Note the plastic shroud to protect the copper wire loop…. the wire of the probe Must NOT touch the metal of the radiator. To carry out the test, one lead of the test meter is earthed, the other is connected to the bare copper of the probe, and you hope that the reading is less than 0.05 Milliamps. If not, we’ve got a problem Houston.
This is what you don’t want to happen with your expensive aluminium radiator. The cause of this was both baffling to the writer, and also to PWR, who requested that the radiator be shipped back for internal inspection.
After the first weep indicator was visible, a very close eye was kept on things, with accurate log book notes (And photographs) kept of the progress.
Finally, the radiator was drained, removed, and packed into the original shipping box and returned to PWR for inspection. But before it was shipped, I took close up photos of the internal metal (Through the necks, top and bottom) which was still bright and clean, just like new aluminium, so I was confident that the problem was not attributed to stray current…
So what could it be?
It took a while to get an answer from PWR, naturally I was keen to hear from them to what exactly was going on. So finally after a bit of hassling via phone calls, after about three weeks, the technical consultant put it down to a production line problem which caused the failure… Phew, that was a relief, and then I was told that it would be covered under warranty, more good mews! The rad failed after about nine or ten months, and stray current was not to blame in this case.
It took another four weeks before the replacement rad was built and shipped. The installation procedure (Checking for stray current) was still required to be carried out, which we did, and the result was same as previous… which was well below the stated recommendations.
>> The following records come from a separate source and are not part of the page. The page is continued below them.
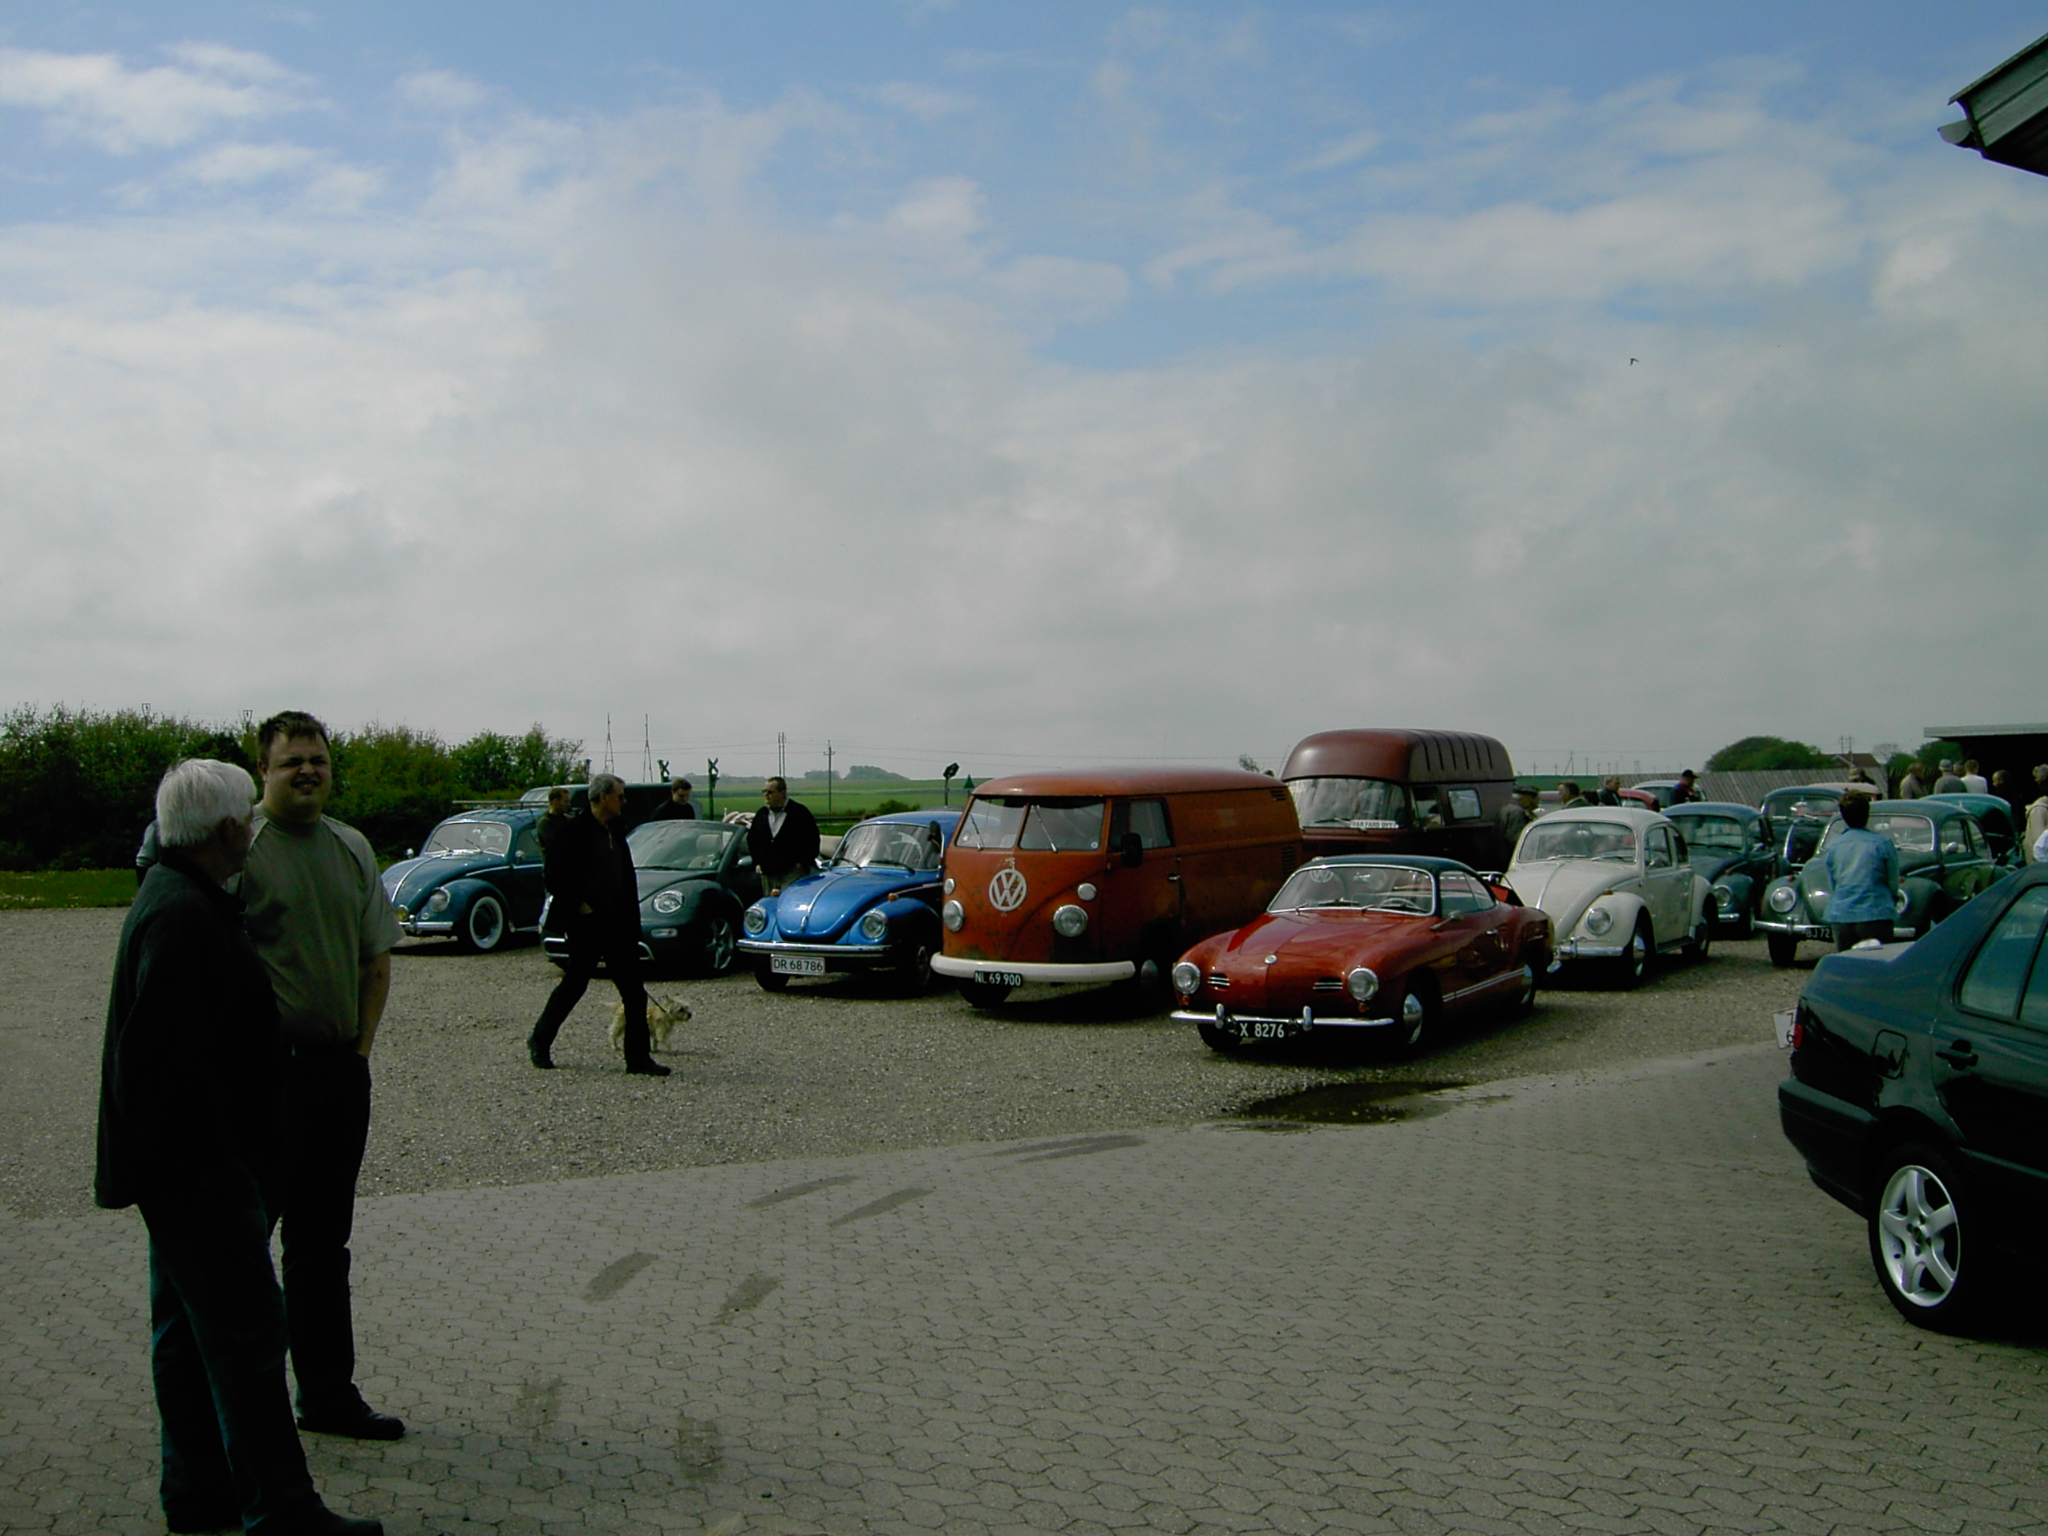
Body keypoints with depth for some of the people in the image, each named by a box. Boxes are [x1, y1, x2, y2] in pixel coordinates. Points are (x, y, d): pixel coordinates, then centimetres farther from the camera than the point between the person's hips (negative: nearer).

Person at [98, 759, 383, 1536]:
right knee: (245, 1331, -4)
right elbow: (167, 1056, -26)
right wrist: (199, 1162, -23)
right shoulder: (181, 917, -22)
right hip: (197, 1170, -11)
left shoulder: (181, 899, 12)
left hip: (191, 1170, 11)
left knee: (190, 1329, 18)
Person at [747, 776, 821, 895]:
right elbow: (752, 840, 24)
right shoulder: (761, 814, 15)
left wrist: (802, 862, -6)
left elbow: (812, 839, 0)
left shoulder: (800, 812, -1)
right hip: (767, 874, 5)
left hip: (792, 873, -5)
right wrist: (757, 863, 14)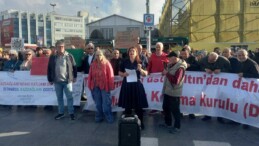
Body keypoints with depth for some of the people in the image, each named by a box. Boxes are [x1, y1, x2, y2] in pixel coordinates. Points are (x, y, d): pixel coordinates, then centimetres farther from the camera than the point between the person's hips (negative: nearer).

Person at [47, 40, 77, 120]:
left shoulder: (69, 56, -1)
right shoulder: (52, 57, 4)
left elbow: (74, 66, 4)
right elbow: (49, 69, 8)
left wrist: (74, 77, 2)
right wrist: (50, 79, 6)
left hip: (67, 81, -2)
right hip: (57, 81, 3)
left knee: (69, 97, 2)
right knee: (59, 98, 12)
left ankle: (71, 113, 13)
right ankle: (61, 113, 24)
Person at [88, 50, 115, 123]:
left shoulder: (107, 63, -3)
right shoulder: (93, 64, 7)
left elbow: (110, 75, -6)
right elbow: (90, 75, 8)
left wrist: (111, 86, -9)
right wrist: (90, 85, 4)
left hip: (104, 86, -3)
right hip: (95, 87, 3)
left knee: (106, 103, -1)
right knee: (98, 103, 11)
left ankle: (109, 118, 11)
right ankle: (99, 117, 23)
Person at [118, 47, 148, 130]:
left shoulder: (139, 62, 1)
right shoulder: (125, 62, 3)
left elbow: (145, 74, 0)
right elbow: (119, 73, 9)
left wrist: (140, 69, -19)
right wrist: (124, 74, -12)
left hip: (137, 85, -1)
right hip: (127, 85, 1)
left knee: (138, 105, 3)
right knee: (127, 105, 7)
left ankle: (140, 122, 17)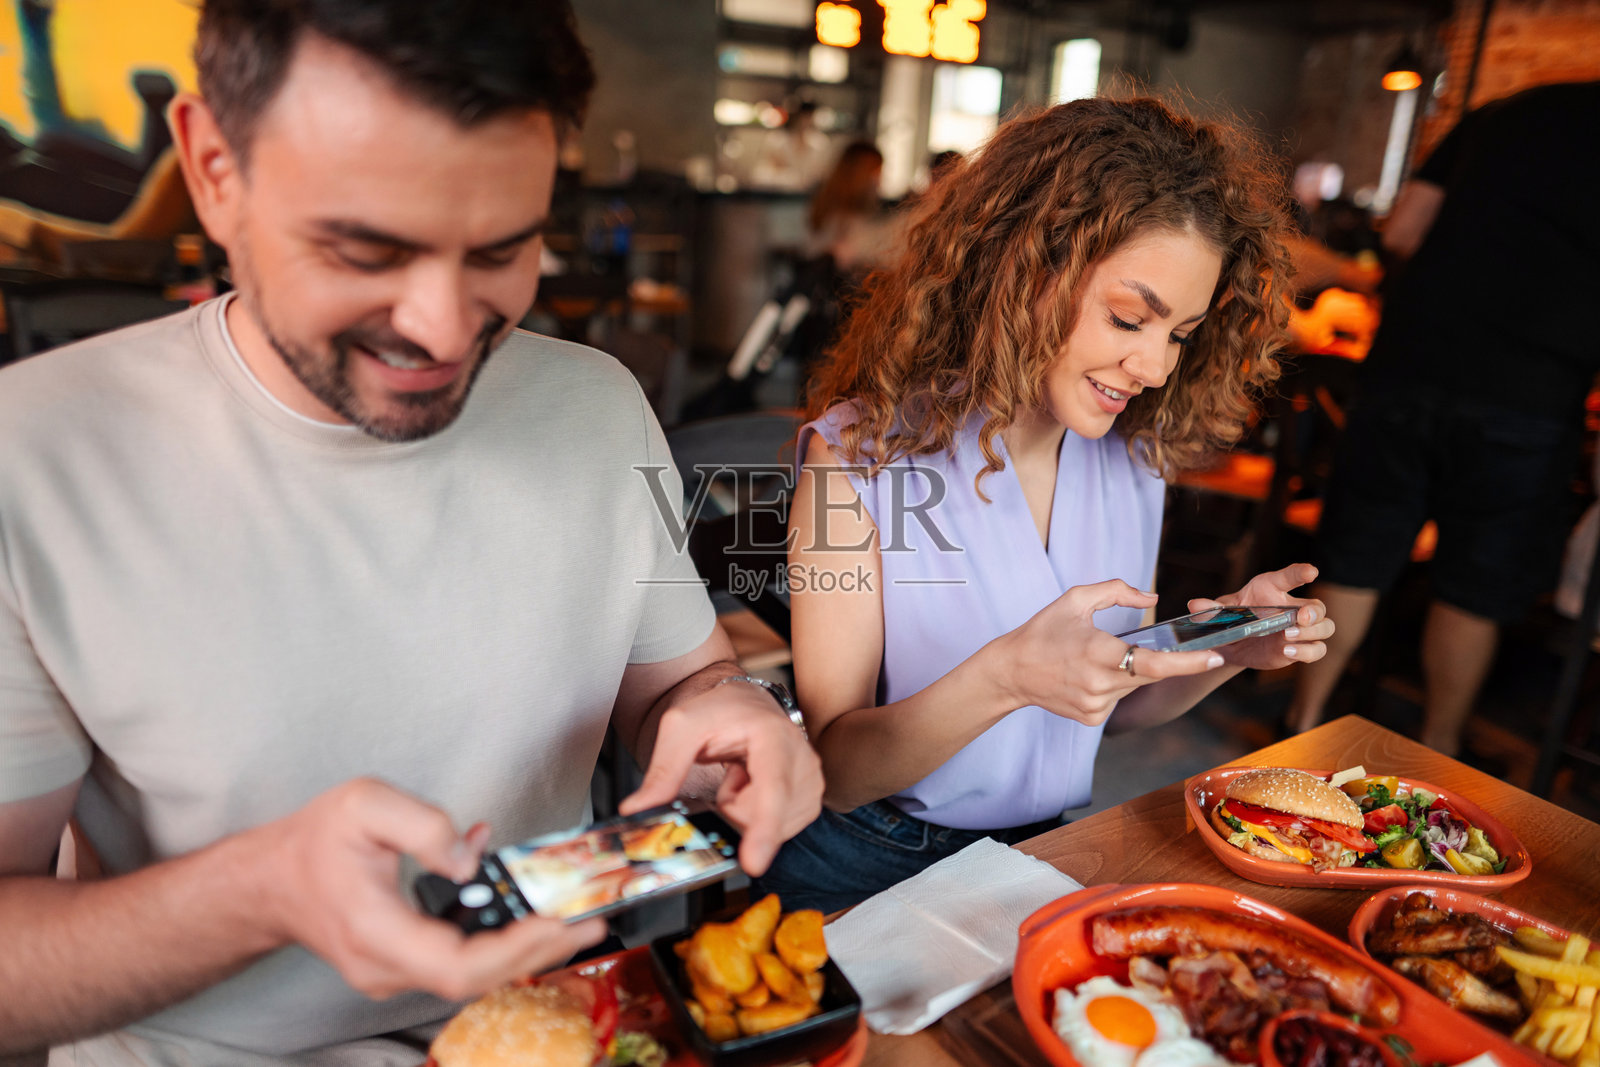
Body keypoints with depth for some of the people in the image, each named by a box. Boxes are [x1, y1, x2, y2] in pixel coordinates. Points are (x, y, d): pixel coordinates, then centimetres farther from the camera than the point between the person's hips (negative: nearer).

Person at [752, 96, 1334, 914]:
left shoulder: (1135, 462, 1)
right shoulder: (861, 451, -15)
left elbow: (1113, 707, 11)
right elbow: (834, 769, -15)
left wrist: (1227, 651, -7)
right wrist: (1004, 677, -31)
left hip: (1057, 851, 5)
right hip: (872, 869, -4)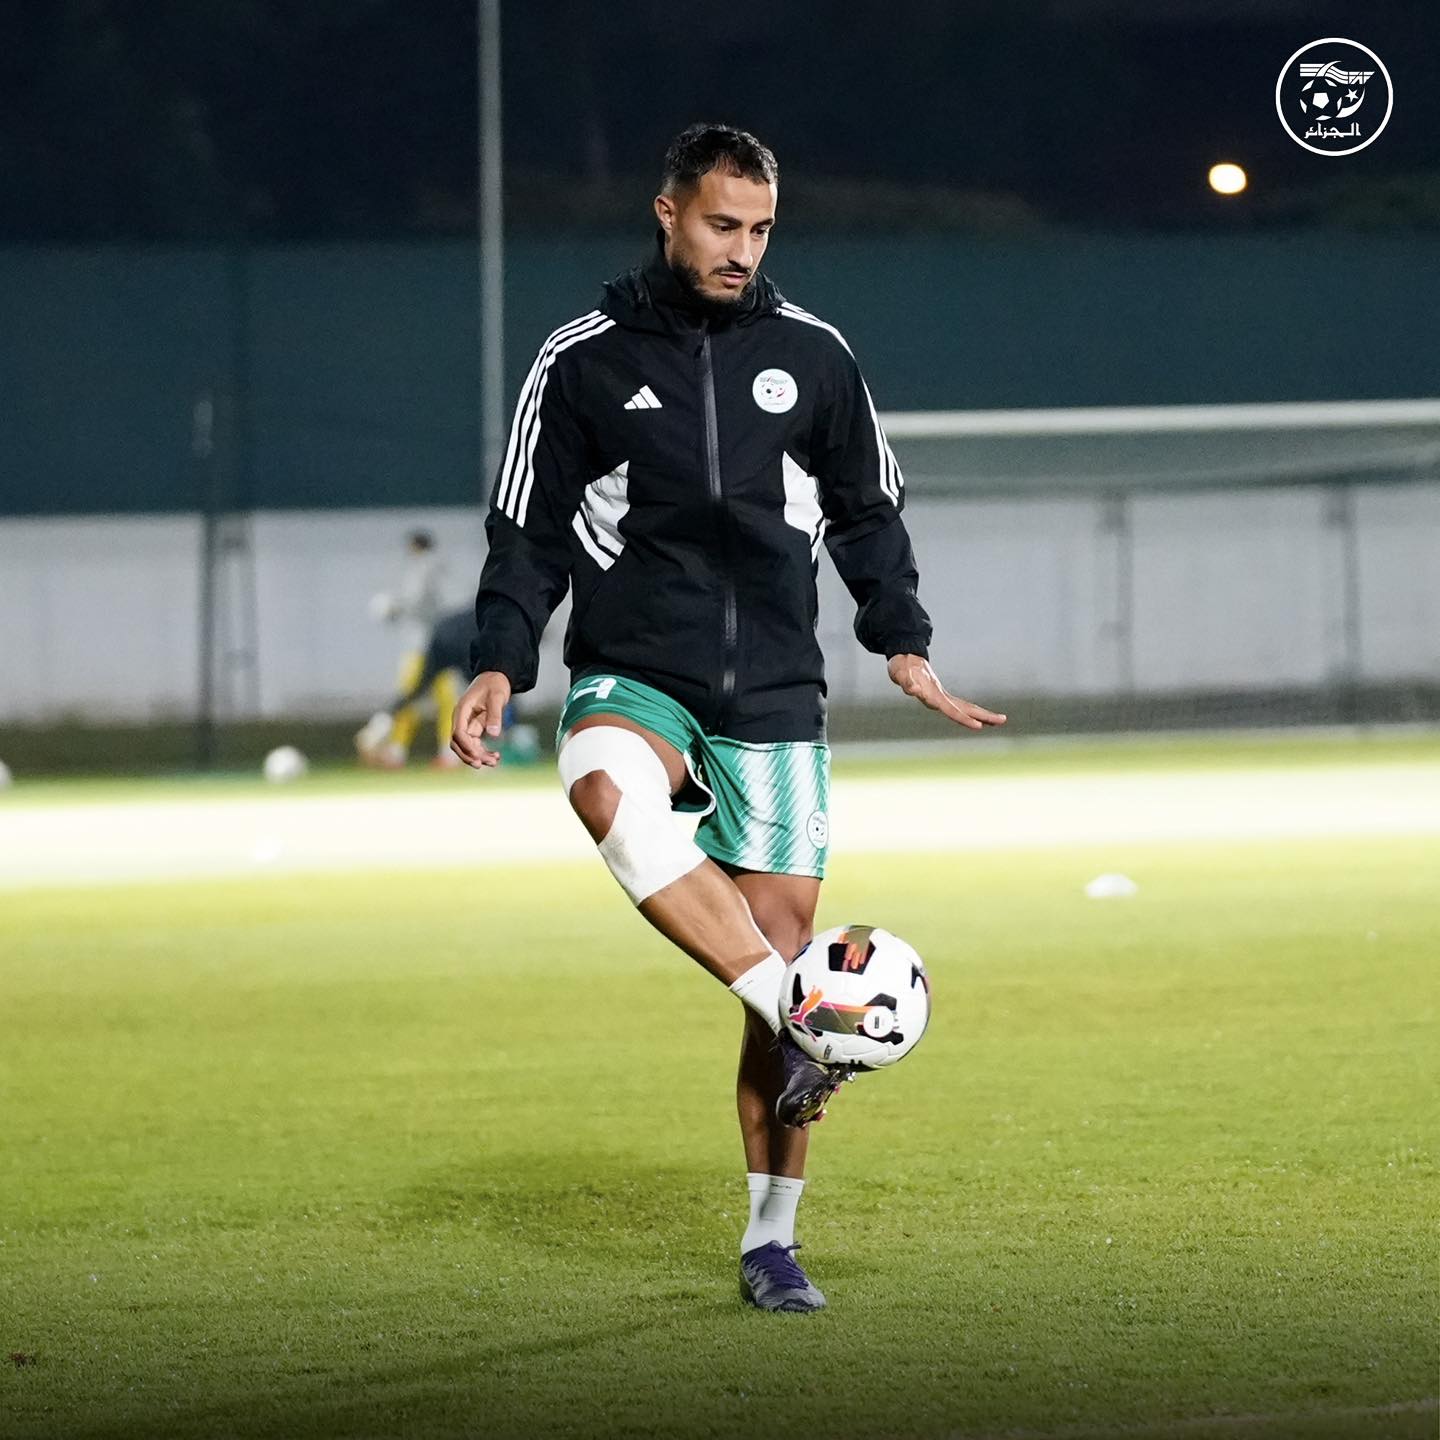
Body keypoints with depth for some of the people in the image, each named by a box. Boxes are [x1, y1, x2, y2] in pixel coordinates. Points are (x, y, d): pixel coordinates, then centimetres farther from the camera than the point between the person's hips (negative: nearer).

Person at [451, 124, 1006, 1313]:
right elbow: (530, 531, 7)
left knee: (785, 929, -4)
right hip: (634, 674, -2)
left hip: (775, 690, 2)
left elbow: (866, 512, 18)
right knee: (606, 790, -37)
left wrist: (904, 643, 8)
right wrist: (500, 665, -5)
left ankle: (770, 1239, 8)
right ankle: (800, 1023, -40)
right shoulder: (585, 361, 3)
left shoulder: (812, 355, 7)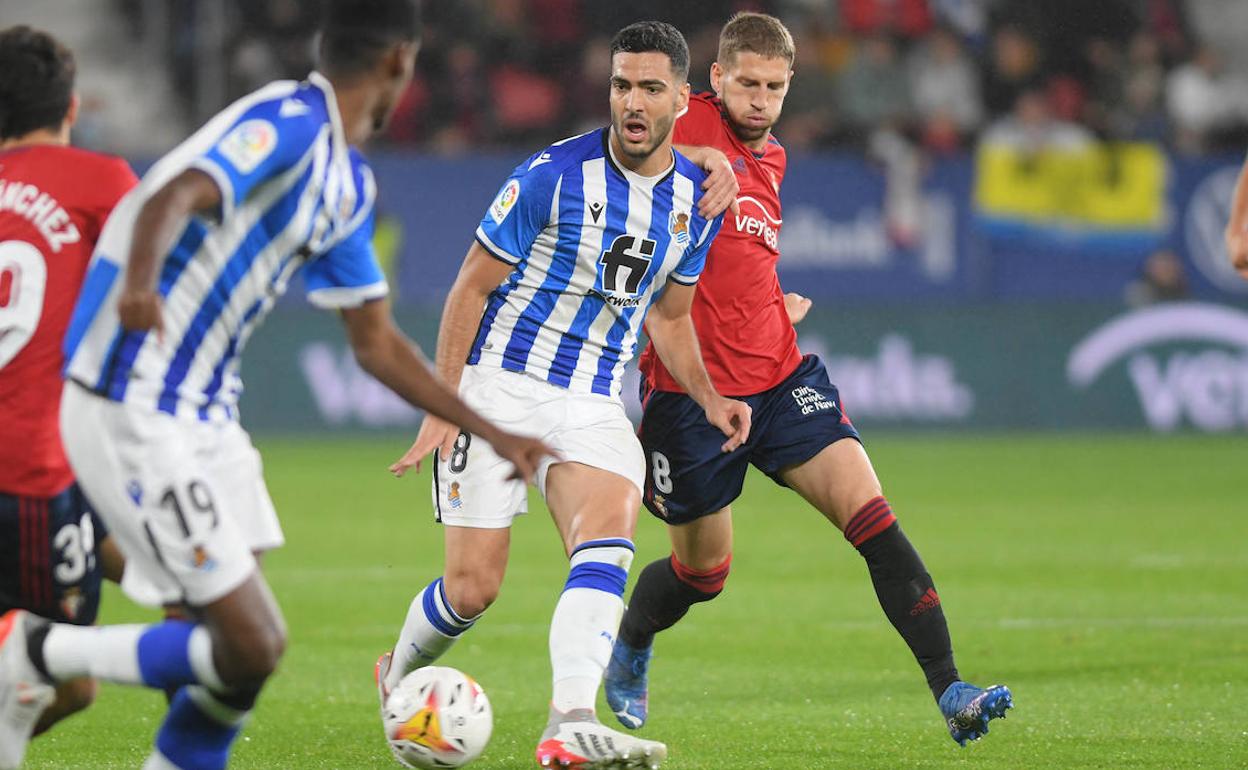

This has been quite a journey. (Many years in fact) And in hindsight, if I knew then, what I know now, I may not have ventured down this path. I still love the look of polished aluminium radiators, and they are great for keeping a high performance engine cool, but unfortunately, they can be prone to premature failure.
I am hoping that the existing radiator will keep performing as expected, but if it fails again… That’s it, we will revert back to the brass/copper style again… but it would still need to of cross flow format.
In closing, I understand that there are many people out there who have had zero problems with aluminium radiators, if you’re one of them, congratulations, I hope that you continue to have a good run.
But there can be issues, which can cause many frustrations, so if you are thinking of going down this road, have a good hard think about it before you take the leap.
Note: PWR performance are well established in Australia and on the international scene, we were pleased with the way that PWR handled the situation and the attention and support they provided. ‘You can’t ask anymore than that.‘
One of the inherent problems with aluminium rads is where the core tubes are brazed into the header tanks, the joints are rice paper thin, and are brazed or soldered using a highly sophisticated process. This particular problem does not occur with brass/copper rads because of the more substantial old school solder process that has always been used.
After a period of time now since the third radiator replacement has failed, now is the time for some automotive truth telling. This is the third aluminium radiator replacement in about ten years. Every replacement radiator has failed in the same spot. While they look great, are excellent heat exchanger’s or cooling devices, but the reliability factor is extremely poor, they are not cheap, and in reality, probably not great value when it comes to longevity. In the near future we will be looking for someone to build a cross flow copper/brass radiator.